**PROBLEM**
Give the lines below again exactly, starting with the line that holds "thumb ip: (183, 283)" and going on through the line that holds "pinky dip: (514, 449)".

**RECORDED INFORMATION**
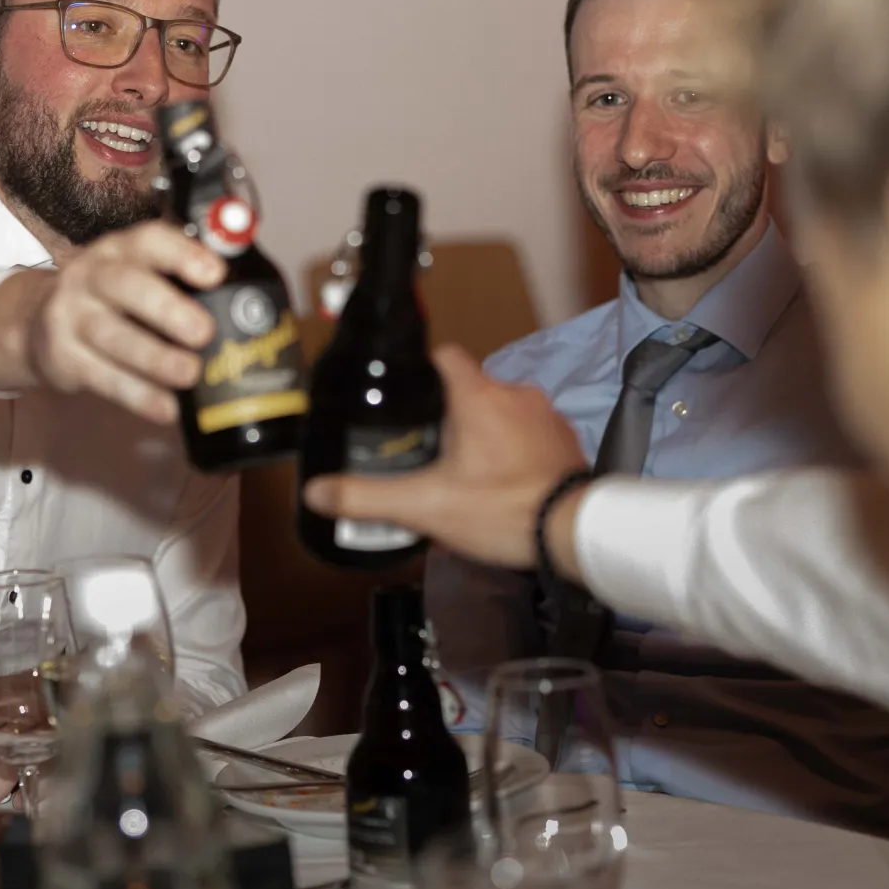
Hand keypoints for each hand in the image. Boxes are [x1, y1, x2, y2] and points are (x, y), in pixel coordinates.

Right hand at [0, 221, 224, 422]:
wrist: (34, 323)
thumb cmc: (111, 300)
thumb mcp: (137, 276)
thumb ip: (183, 283)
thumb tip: (248, 305)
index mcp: (120, 250)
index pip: (149, 240)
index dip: (182, 254)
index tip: (215, 273)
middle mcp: (91, 276)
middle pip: (126, 286)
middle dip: (167, 309)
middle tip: (204, 332)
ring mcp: (71, 316)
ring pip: (113, 336)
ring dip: (155, 358)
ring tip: (190, 374)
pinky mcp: (61, 357)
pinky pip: (102, 377)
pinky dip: (137, 395)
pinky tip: (166, 408)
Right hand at [302, 345, 587, 572]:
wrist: (573, 532)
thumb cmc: (498, 509)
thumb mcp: (425, 506)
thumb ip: (367, 497)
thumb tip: (315, 492)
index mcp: (477, 395)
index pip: (444, 356)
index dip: (422, 371)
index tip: (407, 396)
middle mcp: (514, 392)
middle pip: (471, 389)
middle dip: (451, 415)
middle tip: (430, 451)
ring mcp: (546, 414)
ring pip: (502, 411)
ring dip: (485, 432)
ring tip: (467, 472)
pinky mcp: (566, 439)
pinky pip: (530, 433)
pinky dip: (514, 449)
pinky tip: (504, 482)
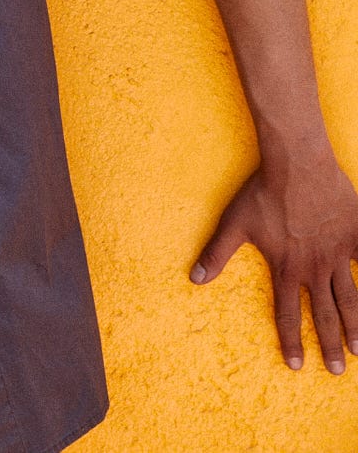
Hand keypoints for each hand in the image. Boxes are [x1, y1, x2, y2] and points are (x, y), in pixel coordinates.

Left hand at [191, 154, 357, 372]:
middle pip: (324, 315)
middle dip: (330, 345)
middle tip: (336, 371)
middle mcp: (314, 268)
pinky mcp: (355, 236)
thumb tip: (194, 279)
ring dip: (356, 326)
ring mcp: (338, 253)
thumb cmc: (263, 192)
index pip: (287, 313)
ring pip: (350, 298)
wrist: (297, 165)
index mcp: (286, 268)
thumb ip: (216, 254)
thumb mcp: (234, 224)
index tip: (296, 366)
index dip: (290, 341)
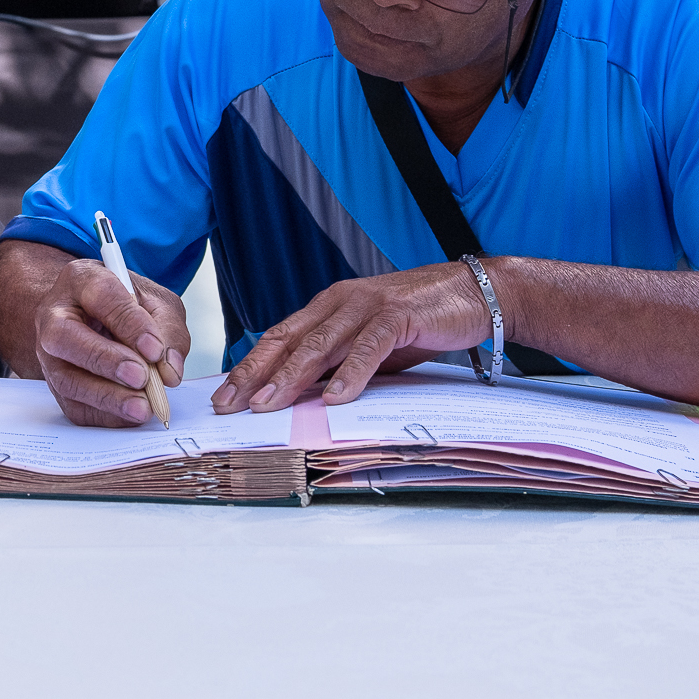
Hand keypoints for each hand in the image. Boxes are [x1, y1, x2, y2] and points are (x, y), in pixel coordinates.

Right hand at [33, 259, 187, 428]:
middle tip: (141, 377)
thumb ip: (168, 330)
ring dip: (106, 396)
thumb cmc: (128, 308)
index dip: (128, 323)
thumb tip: (169, 371)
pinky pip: (73, 406)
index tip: (154, 348)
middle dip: (105, 360)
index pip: (100, 294)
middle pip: (65, 337)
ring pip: (66, 378)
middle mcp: (54, 315)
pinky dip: (105, 415)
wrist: (96, 320)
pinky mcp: (55, 385)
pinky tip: (131, 415)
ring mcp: (49, 353)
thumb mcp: (156, 303)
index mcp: (81, 279)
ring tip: (142, 407)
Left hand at [212, 264, 493, 413]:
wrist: (473, 293)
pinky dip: (351, 373)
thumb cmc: (417, 321)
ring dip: (292, 376)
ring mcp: (368, 306)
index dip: (250, 366)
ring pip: (320, 344)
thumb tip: (303, 398)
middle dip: (256, 374)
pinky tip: (336, 397)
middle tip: (231, 405)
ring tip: (269, 404)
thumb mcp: (369, 345)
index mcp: (328, 307)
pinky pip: (369, 347)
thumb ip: (338, 363)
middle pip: (289, 340)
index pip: (279, 338)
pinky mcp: (398, 315)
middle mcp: (340, 302)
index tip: (225, 396)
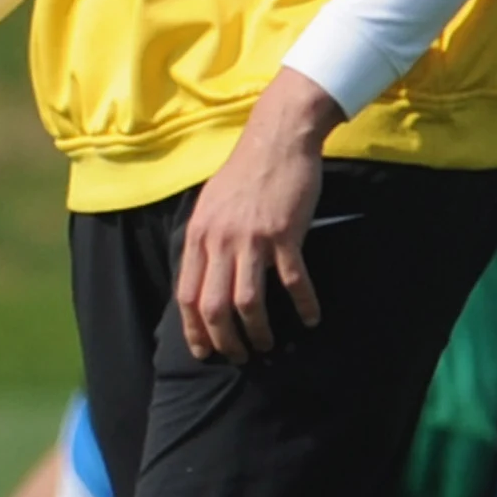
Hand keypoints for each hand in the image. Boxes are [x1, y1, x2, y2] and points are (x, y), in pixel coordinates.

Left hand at [175, 70, 345, 361]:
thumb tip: (200, 276)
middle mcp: (219, 241)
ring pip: (248, 302)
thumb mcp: (210, 206)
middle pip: (213, 307)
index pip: (186, 295)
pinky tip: (311, 319)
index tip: (203, 351)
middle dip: (224, 340)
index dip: (194, 330)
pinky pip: (293, 281)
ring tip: (269, 345)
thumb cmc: (244, 174)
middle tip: (239, 356)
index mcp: (198, 236)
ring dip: (259, 331)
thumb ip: (204, 240)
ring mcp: (251, 238)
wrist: (276, 140)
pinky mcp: (284, 233)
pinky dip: (303, 304)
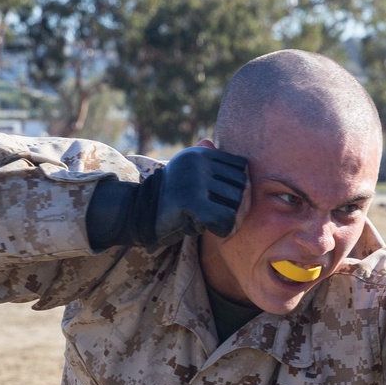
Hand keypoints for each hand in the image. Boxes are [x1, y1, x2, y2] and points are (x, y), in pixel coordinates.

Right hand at [87, 145, 247, 250]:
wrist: (138, 214)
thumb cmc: (173, 199)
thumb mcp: (191, 177)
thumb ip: (216, 169)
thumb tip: (246, 166)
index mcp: (201, 154)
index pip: (241, 168)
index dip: (239, 188)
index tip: (223, 200)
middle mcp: (198, 163)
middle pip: (242, 186)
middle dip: (238, 206)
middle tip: (221, 217)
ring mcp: (194, 181)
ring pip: (237, 204)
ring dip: (230, 220)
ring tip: (212, 222)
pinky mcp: (191, 202)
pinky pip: (225, 220)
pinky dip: (224, 230)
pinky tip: (211, 230)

**EXERCISE SOLUTION**
thumb ip: (183, 283)
thumb tip: (248, 305)
index mcp: (120, 250)
index pip: (149, 240)
index dip: (182, 254)
index tip: (215, 273)
middle mcp: (91, 276)
middle pip: (126, 286)
middle dip: (167, 309)
middle tip: (204, 332)
ring mcp: (71, 316)
ring pip: (113, 336)
ring dip: (155, 358)
ring tip: (190, 374)
pinky mcp: (61, 357)
pinky pip: (102, 377)
pinky dip: (137, 395)
pinky tip: (166, 408)
Right hand at [302, 345, 587, 572]:
wrist: (573, 532)
thumb cmc: (498, 509)
thumb mcp: (425, 506)
thumb ip: (367, 497)
thumb tip: (315, 492)
index mcp: (477, 395)
index pip: (444, 356)
index dip: (422, 371)
index tip: (407, 396)
middle mcp: (514, 392)
middle pip: (471, 389)
middle dip: (451, 415)
middle tip: (430, 451)
ring mcp: (546, 414)
ring pip: (502, 411)
ring dip: (485, 432)
ring tip: (467, 472)
pinky mcp: (566, 439)
pinky pip: (530, 433)
pinky dip: (514, 449)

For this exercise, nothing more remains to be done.